(DOCUMENT TEXT)
Field of the Invention
The present invention relates to an integrated interface to test and debug failing memory on an Integrated circuit.
Background of the Invention
The increasing complexity on chip is inducing more defects in a System on Chip (SoC) design, which is causing an increase in the testing requirements on the chip.
The yield of SOC is directly linked to the memories on the SOC as there are around 60-70 % of the memories on the chip. Thus the memory yield is directly converted to the chip yield. A robust design and a very well controlled process can reduce the defect level in the memory, but unfortunately in the newer technologies as the gate lengths shrink the defect level goes beyond the control of process and the design as well.
Typically the interfaces which have' being used to test the memory in the current methodologies, add a lot on the input of the memory as well as they don't penetrate much inside the memory hierarchy to increase the observability.
However, the conventional memory interface circuits are additional overheads to the memory. They add some extra timing overhead as well. Further, as these interfaces are not embedded inside the memory, it adds on to the cost of plugging it with the memory and add on to the difficulty of measuring the timing defects between the system flip flops. It is therefore very difficult to predict that whether the fault is in the memory or is it at the interface.
US Patent No. 6,044,481 illustrates a conventional interface for testing memories. The interface comprises a plurality of programmable input pins and output pins besides a logic interfacing means for connecting external signals to the plurality of programmable input and output pins. The external signals are processed by the logic interfacing means and then communicated to a plurality of memory connection pins that couple up to the memory device. The logic component means is capable of being configured in
accordance with one or more memory testing methodologies including a serial built-in-self-test (BIST), a parallel built-in-self-test (BIST), a parallel test, a serial test, and a scan test. The configuring is performed by selectively interconnecting selected ones of the plurality of input pins and output pins to the external signals that drive the logic interface means in a test mode that operates in one or more memory testing methodologies or a mission mode. The invention disclosed by the aforementioned patent does not take into account area constraints for a typical System on Chip design.

Stored entries:
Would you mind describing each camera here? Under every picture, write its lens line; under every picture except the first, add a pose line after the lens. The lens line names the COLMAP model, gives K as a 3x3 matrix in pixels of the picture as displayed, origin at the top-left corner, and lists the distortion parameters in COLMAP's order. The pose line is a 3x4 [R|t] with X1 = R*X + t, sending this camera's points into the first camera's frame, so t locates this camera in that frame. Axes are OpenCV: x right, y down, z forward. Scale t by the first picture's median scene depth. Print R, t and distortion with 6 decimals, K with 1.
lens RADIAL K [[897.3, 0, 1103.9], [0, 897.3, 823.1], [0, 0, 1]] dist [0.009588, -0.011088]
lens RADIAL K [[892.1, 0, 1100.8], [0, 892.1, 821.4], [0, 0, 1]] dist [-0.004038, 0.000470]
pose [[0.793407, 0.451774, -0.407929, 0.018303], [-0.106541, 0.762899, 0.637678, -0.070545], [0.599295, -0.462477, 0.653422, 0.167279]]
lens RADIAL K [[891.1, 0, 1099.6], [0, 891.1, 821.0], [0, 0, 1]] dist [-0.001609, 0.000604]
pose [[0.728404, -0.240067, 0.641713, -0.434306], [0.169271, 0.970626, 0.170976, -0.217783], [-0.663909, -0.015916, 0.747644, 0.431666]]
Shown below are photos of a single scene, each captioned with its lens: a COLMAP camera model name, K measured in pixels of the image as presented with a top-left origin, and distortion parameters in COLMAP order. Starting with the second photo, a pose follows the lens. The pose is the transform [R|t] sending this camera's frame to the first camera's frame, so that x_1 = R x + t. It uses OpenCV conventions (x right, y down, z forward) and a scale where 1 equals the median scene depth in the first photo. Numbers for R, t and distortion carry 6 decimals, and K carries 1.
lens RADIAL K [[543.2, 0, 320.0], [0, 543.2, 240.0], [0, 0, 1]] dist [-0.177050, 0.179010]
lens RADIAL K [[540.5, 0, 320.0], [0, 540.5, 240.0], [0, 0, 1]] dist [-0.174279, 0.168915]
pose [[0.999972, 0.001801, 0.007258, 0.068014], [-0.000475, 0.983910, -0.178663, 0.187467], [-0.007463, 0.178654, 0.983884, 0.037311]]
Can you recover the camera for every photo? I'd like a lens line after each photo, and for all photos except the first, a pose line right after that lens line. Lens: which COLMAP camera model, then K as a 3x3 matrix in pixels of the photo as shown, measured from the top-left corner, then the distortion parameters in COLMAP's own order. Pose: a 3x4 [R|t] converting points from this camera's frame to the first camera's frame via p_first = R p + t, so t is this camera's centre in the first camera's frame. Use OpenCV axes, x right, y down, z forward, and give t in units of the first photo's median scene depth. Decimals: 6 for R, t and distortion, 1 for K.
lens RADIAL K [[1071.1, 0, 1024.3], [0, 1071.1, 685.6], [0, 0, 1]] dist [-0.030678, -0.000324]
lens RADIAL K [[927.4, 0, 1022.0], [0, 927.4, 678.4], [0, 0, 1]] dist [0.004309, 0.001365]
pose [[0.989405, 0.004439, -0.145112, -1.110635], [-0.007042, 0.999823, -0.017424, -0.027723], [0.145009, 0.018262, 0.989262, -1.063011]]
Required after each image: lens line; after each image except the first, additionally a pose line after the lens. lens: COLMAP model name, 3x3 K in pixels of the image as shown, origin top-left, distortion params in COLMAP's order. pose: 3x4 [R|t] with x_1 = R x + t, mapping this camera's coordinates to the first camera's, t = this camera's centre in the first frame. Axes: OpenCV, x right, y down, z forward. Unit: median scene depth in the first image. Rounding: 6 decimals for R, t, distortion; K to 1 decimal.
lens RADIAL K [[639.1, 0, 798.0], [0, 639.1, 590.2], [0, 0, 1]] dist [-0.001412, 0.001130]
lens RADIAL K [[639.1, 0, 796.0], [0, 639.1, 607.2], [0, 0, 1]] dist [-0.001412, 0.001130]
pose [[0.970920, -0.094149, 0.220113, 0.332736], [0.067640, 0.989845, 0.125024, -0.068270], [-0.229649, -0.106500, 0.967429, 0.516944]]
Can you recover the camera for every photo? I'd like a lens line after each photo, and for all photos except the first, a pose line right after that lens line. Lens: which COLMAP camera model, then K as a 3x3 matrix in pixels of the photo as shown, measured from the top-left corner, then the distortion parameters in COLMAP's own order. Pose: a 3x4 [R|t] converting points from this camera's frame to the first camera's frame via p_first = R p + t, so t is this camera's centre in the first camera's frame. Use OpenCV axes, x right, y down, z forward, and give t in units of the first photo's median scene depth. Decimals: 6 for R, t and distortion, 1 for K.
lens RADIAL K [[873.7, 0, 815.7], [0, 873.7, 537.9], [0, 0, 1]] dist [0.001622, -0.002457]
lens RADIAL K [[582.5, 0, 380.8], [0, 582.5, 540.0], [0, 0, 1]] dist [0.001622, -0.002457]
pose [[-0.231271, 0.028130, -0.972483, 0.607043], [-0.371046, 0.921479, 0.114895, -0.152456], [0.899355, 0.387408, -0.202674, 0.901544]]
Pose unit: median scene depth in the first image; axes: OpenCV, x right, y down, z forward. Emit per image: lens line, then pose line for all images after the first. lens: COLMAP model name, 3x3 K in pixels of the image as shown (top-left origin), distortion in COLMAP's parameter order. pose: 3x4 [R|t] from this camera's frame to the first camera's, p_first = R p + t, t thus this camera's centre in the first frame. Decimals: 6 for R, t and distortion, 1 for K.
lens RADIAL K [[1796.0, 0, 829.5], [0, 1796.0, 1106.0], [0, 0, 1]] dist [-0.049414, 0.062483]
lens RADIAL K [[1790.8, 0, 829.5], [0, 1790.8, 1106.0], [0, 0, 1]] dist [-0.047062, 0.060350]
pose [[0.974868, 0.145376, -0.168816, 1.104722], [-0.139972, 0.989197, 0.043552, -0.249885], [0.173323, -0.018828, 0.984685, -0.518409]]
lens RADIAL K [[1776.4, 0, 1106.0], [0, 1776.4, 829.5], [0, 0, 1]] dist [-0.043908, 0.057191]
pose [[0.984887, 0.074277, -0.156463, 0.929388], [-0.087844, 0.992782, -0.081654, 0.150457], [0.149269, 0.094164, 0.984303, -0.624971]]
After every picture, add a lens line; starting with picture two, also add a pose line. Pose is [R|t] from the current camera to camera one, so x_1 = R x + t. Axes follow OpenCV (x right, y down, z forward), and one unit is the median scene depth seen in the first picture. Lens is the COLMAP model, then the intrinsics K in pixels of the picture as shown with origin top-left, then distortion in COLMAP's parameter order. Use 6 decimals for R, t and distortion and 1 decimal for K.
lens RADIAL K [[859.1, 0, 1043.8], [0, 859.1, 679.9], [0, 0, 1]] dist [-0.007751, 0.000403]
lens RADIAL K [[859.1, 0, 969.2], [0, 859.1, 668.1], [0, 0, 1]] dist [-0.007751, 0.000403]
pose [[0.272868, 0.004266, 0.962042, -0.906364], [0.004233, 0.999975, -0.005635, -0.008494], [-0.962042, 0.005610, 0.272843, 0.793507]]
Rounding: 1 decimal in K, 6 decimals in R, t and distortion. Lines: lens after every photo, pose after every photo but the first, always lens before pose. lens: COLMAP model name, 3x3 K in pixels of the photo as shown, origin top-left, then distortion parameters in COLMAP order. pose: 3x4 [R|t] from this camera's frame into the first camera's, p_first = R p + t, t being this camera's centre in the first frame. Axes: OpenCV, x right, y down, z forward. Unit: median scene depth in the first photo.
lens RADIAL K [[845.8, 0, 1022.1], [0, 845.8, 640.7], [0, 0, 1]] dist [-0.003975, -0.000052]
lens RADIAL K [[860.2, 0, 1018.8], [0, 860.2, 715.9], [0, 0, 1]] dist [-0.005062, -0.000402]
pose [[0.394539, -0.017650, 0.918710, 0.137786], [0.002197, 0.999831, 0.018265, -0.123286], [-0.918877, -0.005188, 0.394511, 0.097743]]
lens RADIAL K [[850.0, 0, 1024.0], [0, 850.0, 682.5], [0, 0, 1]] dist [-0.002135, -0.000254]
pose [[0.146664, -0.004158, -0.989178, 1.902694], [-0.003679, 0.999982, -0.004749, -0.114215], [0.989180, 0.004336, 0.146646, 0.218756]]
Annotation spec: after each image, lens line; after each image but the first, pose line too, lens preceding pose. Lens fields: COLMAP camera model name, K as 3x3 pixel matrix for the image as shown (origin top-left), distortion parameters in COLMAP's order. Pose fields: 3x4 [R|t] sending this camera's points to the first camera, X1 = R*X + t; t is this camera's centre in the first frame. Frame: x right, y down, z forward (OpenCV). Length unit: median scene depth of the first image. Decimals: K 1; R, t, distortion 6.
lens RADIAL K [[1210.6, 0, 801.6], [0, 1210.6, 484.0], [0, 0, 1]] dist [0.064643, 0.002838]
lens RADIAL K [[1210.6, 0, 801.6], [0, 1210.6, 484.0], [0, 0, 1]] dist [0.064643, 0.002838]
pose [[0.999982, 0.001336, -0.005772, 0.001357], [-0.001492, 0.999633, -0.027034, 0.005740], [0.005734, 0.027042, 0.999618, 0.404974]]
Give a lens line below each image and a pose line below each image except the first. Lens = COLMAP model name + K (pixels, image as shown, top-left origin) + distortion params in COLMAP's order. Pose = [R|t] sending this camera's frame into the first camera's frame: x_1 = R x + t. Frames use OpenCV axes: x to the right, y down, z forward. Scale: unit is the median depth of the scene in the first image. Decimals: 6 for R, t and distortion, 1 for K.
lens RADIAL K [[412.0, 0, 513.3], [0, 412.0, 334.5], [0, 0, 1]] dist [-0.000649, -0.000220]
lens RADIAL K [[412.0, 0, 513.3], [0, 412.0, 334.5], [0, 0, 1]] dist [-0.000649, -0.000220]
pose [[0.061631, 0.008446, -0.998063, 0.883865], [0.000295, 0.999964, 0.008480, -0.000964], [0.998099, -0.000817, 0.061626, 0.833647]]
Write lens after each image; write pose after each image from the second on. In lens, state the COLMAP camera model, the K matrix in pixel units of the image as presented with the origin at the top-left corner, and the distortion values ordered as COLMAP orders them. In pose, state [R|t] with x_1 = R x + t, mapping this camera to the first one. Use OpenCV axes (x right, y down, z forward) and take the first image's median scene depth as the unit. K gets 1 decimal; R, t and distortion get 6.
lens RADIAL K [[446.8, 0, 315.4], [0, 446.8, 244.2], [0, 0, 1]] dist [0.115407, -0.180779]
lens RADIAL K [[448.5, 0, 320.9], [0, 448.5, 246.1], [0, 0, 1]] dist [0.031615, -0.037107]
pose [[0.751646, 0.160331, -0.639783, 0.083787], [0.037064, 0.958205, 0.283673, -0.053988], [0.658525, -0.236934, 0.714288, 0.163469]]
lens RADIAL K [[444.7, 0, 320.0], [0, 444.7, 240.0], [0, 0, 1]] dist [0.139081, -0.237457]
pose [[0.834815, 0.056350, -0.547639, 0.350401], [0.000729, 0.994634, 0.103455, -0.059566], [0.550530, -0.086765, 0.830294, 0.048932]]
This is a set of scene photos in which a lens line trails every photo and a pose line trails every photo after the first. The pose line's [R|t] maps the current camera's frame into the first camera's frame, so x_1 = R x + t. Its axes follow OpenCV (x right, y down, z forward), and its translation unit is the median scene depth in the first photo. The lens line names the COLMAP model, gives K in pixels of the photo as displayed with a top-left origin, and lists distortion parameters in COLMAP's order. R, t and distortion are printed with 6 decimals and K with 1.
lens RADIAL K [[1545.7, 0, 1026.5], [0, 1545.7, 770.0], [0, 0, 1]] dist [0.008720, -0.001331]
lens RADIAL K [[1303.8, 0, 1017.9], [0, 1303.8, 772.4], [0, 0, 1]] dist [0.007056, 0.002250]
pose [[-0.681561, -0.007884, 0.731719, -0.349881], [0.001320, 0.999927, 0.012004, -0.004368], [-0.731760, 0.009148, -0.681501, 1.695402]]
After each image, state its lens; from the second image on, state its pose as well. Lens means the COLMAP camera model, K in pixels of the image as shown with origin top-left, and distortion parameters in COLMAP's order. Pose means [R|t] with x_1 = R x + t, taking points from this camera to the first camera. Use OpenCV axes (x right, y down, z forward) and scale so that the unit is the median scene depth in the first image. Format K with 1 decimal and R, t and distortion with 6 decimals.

(WHAT TO WORK ON)
**A.** In the patent text on memory testing, what share of a System on Chip do memories make up?
**B.** Reproduce word for word the part of the patent text on memory testing that opens with the words containing "Background of the" and closes with "increase the observability.".
**C.** Write the next part of the patent text on memory testing, continuing after its final sentence.

(REPLIES)
**A.** Memories make up around 60-70 % of the chip.

**B.**
Background of the Invention
The increasing complexity on chip is inducing more defects in a System on Chip (SoC) design, which is causing an increase in the testing requirements on the chip.
The yield of SOC is directly linked to the memories on the SOC as there are around 60-70 % of the memories on the chip. Thus the memory yield is directly converted to the chip yield. A robust design and a very well controlled process can reduce the defect level in the memory, but unfortunately in the newer technologies as the gate lengths shrink the defect level goes beyond the control of process and the design as well.
Typically the interfaces which have' being used to test the memory in the current methodologies, add a lot on the input of the memory as well as they don't penetrate much inside the memory hierarchy to increase the observability.

**C.**
Further, the conventional interfaces, which are being used to test the memory in the current methodologies, add a lot on the input of the memory and they do not penetrate much inside the memory hierarchy to increase the observability. The memory interfaces, which have been proposed and are being used lack the following properties.
In case of multiple memory structure in a chip, it may add on to the complexity by adding multiple test interface structure.
A need is therefore felt for a minimal area and high-speed integrated scan interface for testing memories that minimizes the timing faults of the testing system.
Object and summary of the Invention
It is an object of the present invention to provide a scanable test interface for testing and debugging failing memory on a System- on- Chip
It is another object of the present invention to convert the latched interface into a flip-flop interface during test/scan mode.
It is yet another object of the present invention to measure the timing defects between the latches of the interface to thereby enhance the observation of the system for test and debugging.
It is further an object of the present invention to capture high-speed patterns at the input of the system so that speed binning is possible at the memory interface.
To achieve the aforementioned objectives the present invention provides an integrated scanable interface for testing memory, comprising:
- a selection means for selecting a signal from at least two input signals responsive
to an activation signal;
a first means coupled to said selection means for storing said signal responsive to a
first enable signal and generating an output signal for the memory; said first means
being connected at the input node of the memory, and
a second means coupled to said first means for storing said output signal
responsive to a second enable signal and generating a test signal for testing the
memory,
- said output signal being observed for debugging faults between the integrated
scanable interface and the memory and for debugging faults between said first and
second means.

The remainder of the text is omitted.